» **Exercise directions**
Please copy every line with the string "your" from the entries below.

» **Data section**
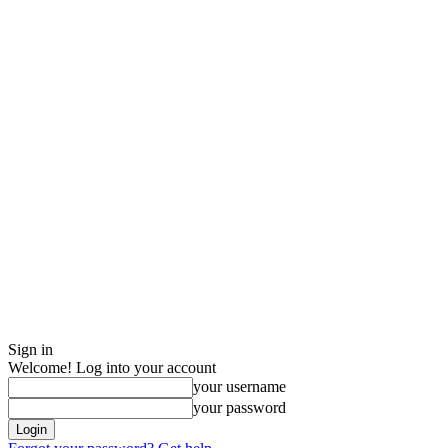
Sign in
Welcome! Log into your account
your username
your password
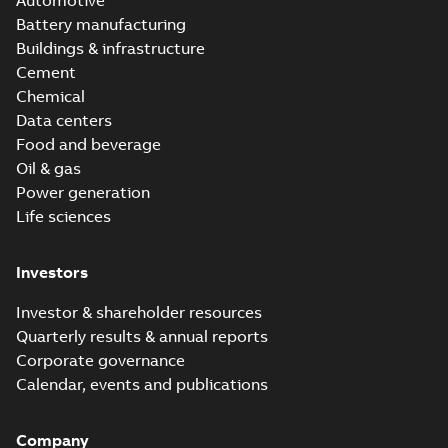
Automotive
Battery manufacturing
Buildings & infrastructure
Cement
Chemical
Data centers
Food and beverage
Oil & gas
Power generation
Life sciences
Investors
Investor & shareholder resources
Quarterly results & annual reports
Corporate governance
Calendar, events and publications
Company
--
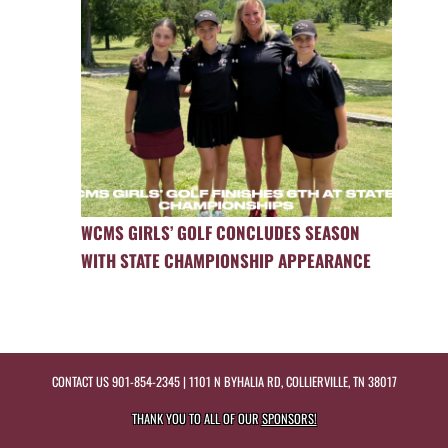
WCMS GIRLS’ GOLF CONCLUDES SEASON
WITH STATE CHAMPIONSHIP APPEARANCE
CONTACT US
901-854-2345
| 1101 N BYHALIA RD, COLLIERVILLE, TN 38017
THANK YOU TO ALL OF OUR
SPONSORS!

» **Exercise result**
Welcome! Log into your account
your username
your password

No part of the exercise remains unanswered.